(Records taken from a dataset)
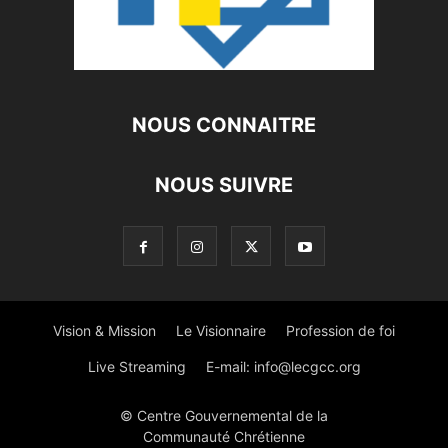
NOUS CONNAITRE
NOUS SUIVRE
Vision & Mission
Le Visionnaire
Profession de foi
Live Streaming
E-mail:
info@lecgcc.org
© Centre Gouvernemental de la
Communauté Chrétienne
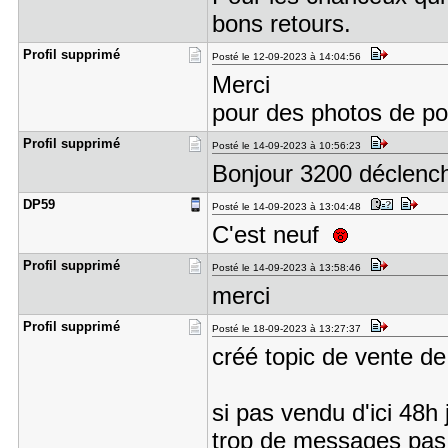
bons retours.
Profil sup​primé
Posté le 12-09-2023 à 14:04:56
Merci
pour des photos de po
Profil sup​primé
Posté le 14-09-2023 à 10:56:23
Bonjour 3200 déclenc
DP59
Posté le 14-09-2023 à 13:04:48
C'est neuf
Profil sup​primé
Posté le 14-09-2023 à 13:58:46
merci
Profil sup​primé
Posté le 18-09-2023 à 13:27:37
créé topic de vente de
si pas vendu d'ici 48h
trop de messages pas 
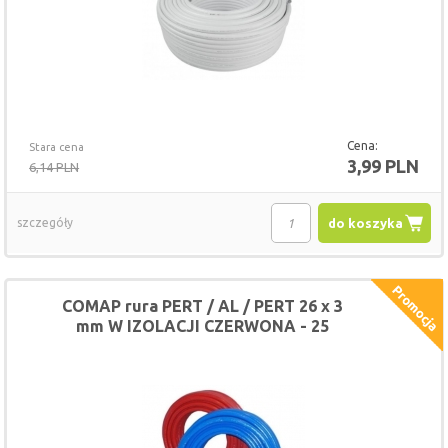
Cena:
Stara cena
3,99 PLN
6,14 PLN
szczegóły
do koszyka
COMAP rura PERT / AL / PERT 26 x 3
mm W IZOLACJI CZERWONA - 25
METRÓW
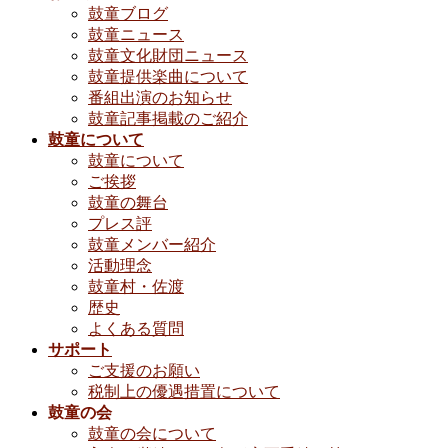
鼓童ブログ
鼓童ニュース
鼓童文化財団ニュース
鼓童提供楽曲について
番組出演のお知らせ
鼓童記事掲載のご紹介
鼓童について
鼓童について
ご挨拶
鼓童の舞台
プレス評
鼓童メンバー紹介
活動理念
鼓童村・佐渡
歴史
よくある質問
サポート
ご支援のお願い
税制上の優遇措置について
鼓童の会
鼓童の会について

---

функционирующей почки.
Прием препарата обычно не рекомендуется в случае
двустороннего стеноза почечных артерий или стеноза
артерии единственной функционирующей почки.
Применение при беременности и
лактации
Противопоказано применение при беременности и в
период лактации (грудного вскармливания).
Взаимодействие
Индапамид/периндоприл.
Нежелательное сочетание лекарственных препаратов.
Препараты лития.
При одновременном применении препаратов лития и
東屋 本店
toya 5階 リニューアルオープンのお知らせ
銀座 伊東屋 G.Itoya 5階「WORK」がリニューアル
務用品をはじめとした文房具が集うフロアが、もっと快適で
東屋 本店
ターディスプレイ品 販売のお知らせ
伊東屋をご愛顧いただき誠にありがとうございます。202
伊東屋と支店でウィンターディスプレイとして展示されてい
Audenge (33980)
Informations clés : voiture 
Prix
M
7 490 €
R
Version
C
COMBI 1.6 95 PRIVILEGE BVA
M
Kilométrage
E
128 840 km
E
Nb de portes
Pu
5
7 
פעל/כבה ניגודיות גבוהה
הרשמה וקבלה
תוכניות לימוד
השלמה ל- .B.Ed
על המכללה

--

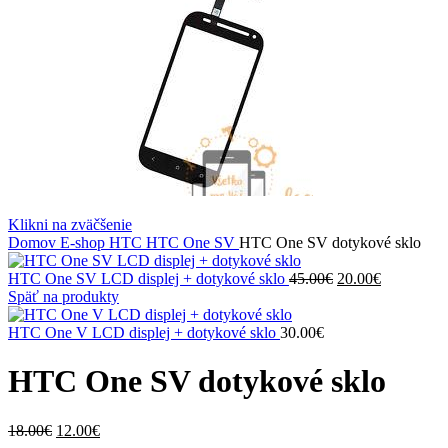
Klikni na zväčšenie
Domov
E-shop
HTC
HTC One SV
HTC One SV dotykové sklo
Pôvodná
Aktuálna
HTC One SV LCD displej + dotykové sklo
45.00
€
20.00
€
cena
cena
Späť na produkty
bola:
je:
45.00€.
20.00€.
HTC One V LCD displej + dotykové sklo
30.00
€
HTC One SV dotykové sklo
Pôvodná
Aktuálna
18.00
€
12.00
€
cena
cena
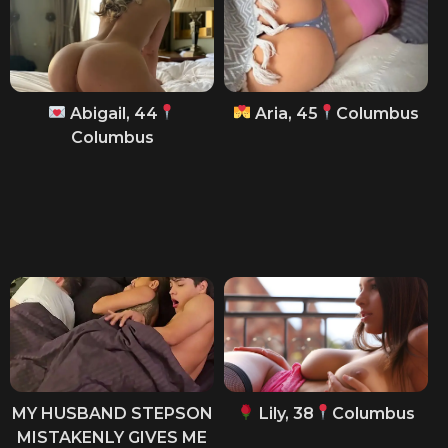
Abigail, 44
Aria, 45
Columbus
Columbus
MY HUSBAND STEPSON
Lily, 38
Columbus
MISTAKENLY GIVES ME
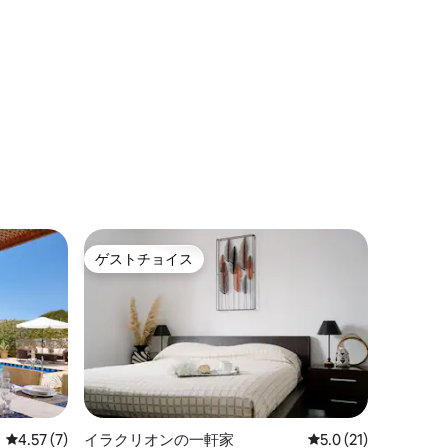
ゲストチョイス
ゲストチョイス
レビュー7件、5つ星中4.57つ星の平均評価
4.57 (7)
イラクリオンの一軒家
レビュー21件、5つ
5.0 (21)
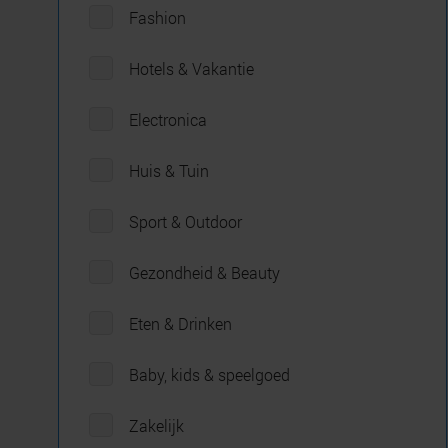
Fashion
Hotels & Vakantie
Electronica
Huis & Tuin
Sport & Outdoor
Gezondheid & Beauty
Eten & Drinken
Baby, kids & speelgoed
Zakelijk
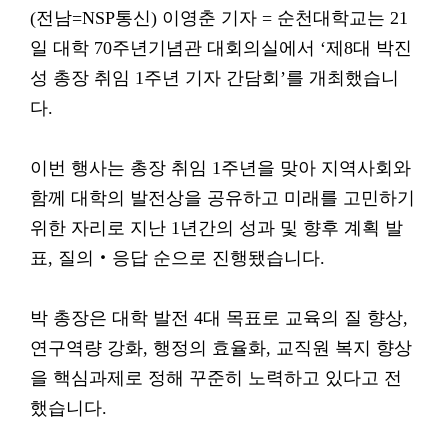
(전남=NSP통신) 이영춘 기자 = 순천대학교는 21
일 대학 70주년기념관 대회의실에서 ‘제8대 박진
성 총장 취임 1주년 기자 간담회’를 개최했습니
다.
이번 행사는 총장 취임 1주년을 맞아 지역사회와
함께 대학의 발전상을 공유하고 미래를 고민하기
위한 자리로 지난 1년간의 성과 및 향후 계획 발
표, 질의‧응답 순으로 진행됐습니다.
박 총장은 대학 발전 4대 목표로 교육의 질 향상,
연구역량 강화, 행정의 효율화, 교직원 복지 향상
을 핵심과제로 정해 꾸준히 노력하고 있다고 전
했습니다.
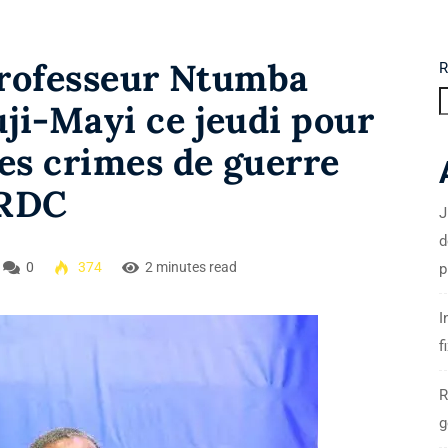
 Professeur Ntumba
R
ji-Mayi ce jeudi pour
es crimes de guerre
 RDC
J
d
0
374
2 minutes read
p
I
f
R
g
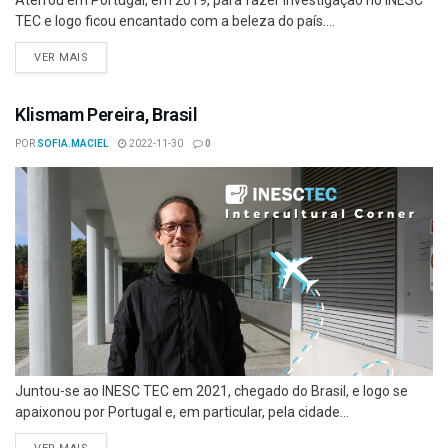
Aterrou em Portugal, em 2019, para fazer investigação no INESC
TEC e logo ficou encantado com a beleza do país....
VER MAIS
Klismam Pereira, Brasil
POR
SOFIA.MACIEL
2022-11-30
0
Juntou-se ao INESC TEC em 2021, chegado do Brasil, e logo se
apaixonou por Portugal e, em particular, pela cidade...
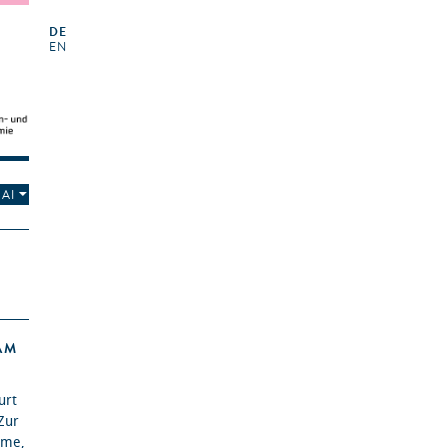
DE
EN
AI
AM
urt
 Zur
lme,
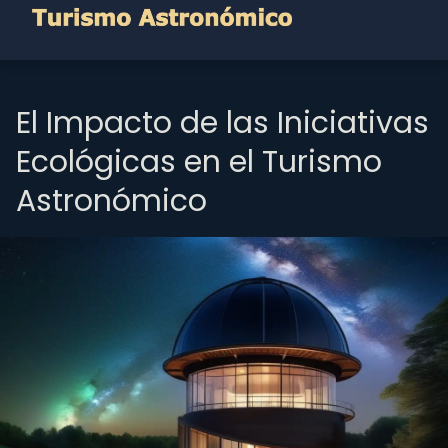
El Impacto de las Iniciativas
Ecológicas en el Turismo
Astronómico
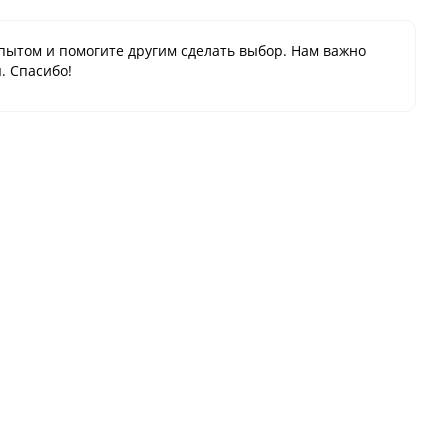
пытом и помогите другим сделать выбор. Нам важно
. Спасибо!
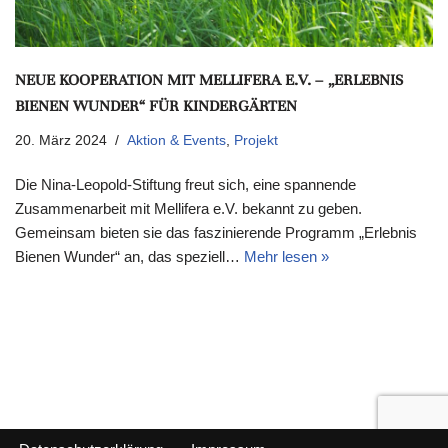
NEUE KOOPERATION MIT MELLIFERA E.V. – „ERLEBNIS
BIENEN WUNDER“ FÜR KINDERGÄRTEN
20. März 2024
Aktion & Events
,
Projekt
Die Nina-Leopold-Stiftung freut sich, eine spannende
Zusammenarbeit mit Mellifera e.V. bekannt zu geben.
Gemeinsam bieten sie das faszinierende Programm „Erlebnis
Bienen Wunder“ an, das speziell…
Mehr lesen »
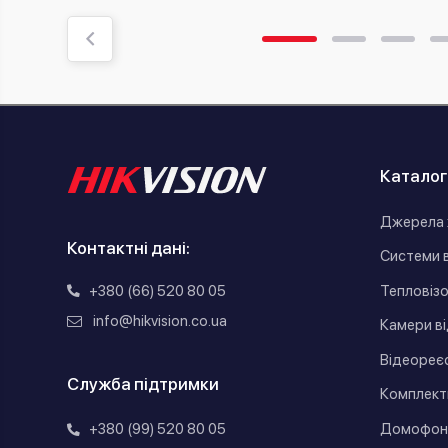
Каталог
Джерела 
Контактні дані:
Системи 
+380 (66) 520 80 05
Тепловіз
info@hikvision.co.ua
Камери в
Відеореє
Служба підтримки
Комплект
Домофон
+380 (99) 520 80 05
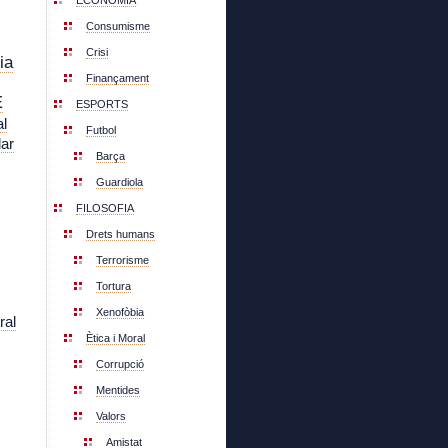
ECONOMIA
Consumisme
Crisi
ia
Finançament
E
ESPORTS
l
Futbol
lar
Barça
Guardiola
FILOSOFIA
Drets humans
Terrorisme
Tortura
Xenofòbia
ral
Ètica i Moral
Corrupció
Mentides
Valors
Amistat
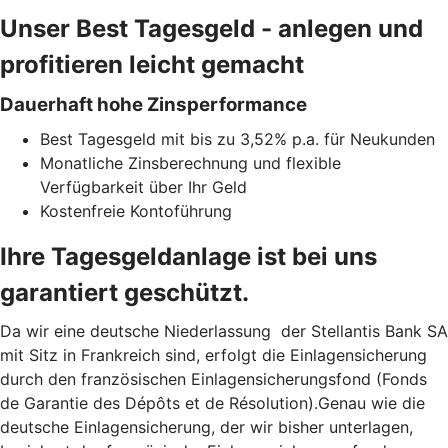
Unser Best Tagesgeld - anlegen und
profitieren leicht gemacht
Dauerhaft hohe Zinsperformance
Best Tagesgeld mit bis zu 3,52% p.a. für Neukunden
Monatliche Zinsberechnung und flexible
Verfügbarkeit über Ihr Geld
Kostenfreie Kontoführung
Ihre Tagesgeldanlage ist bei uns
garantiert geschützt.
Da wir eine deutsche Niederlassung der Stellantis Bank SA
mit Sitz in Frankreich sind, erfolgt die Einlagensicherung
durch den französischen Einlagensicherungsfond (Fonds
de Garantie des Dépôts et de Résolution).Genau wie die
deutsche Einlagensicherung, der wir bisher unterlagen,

* **ASSIGNED TASK**
Extract every line of the material above that contains the string "Portugal". Count only matches with the same capitalization.

* **WRITTEN SOLUTION**
Aterrou em Portugal, em 2019, para fazer investigação no INESC
apaixonou por Portugal e, em particular, pela cidade...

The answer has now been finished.